Ideas and Tools

It is interesting to see the progression of cloud technology. Amazon has been extremely successful selling the concept of cloud based systems and it has had an impact on the entire software landscape. Companies like 10gen who make MongoDB have a product that assumes your datacenter lives in the cloud and that having multiple machines to provide replication is a given and that all your indexes can fit in memory. I don’t think we’d see things like MongoDB and the wealth of virtualization tools had it not been for Amazon’s initial push. It was a pretty powerful idea.

What has developed since then is a suite of tools that consider the machine the unit of deployment. Instead of pushing code to a server directory, you spin up new image and reinstate some application code. Instead of having constraints like a single directory to keep files you have no filesystem whatsoever. The data must be kept outside the application at all times because when the machine reboots it also means reinstalling everything. Again, it is a powerful idea.

The machine being the unit of deployment has impacted developer tools. Things like distributed version control can make it trivial for a script to check out some code or configuration on a server to set things up.
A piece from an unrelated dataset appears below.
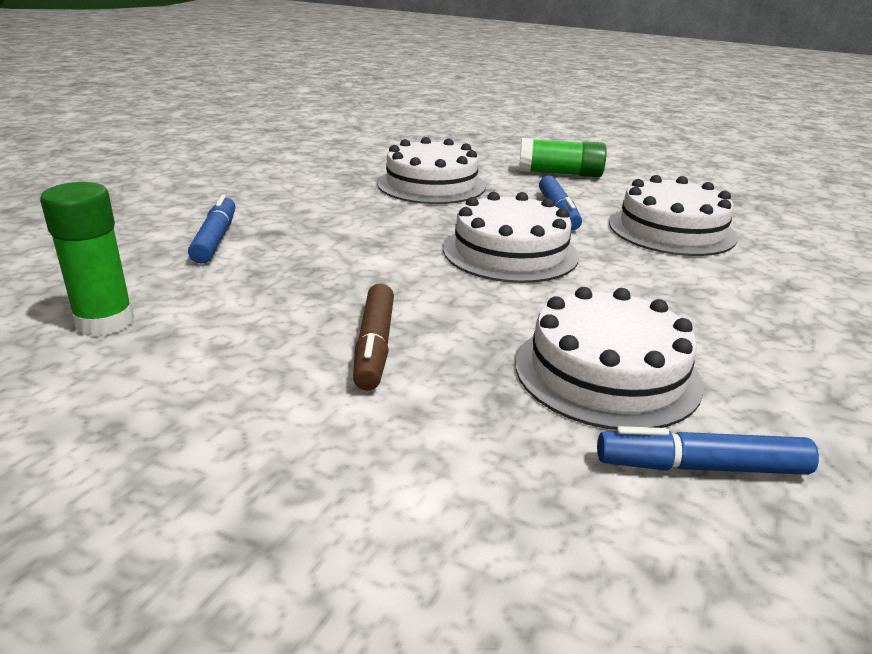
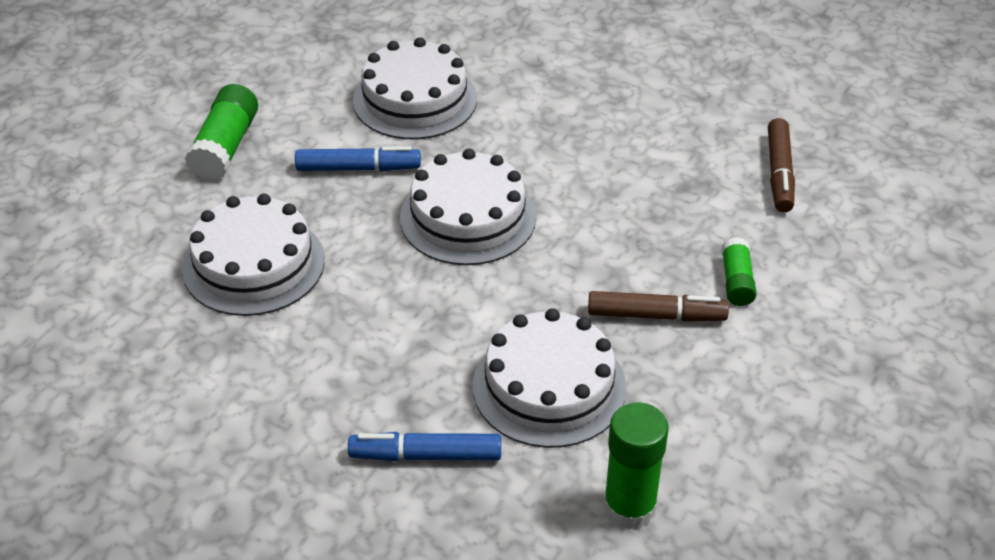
camera: 85 degrees left, 15 degrees up
white cake [516,287,704,430] -> white cake moved to [473,308,626,448]
blue marker [597,426,819,475] -> brown marker [768,118,795,212]
none -> green glue stick [722,237,757,306]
Tools like chef and puppet help manage configuration across any number of machines that have been configured in an virtual machine image. Other tools like fabric allow the automation of running commands on a machine. All these tools build on the assumption that you have a set of machines that are exactly (more or less) the same that you need to consistently configure.

The point being is that the ideas behind much of the cloud has had a huge impact on the tools. It makes me wonder though what might have been possible had there been a different set of ideas in place. What if EC2 was more like a chroot jail with a single directory to run processes. Would will still see so many NoSQL databases and would they be as focused on being distributed? Would tools like puppet and chef still be a widely used or would we simply see more use of rsync? Would something like Hadoop be simpler by allowing direct use of the filesystem instead of its HDFS? It is interesting to think about.

At some point though there seems to be a moment where trying to do things differently isn’t really worth the time. Python has been a language that has competed with typical shared hosting and has not been very successful. I think most Python developers consider it a given that you should use a VPS to host a Python web app. But is that really the case? WebFaction has been successful providing Python hosting in a shared environment, so we know it can be done. Yet, it seems that the ship has sailed and we’d rather always configure entire machines rather than untar a tarball in a directory.

The irony in my mind is that power behind the ideas has pushed the tools so far that the seemingly inefficient process of setting up entire machines has become easier than simply writing applications under the assumption there is a filesystem and a single directory to work from. It makes you wonder if all the presumed savings behind the cloud really is worth it. Virtualization is a double edged sword in that it provides flexible environments quickly while abstracting away access to efficient hardware. All those CPU cycles we use to make sure application A doesn’t interfere with application B by providing two different machines could have been used by both application A and B had they been written more carefully to use a sandbox on the filesystem. Maybe it is too cheap to matter, but it still makes me wonder.

I don’t think I really have an important point here past it is important to question the status quo every once in a while. I’ve always been a fan of the cloud, NoSQL and distributed version control, while at the same time looking back at my time with PHP and shared hosting and realizing it was really easy back then to get an application out the door. Maybe we are doing it wrong.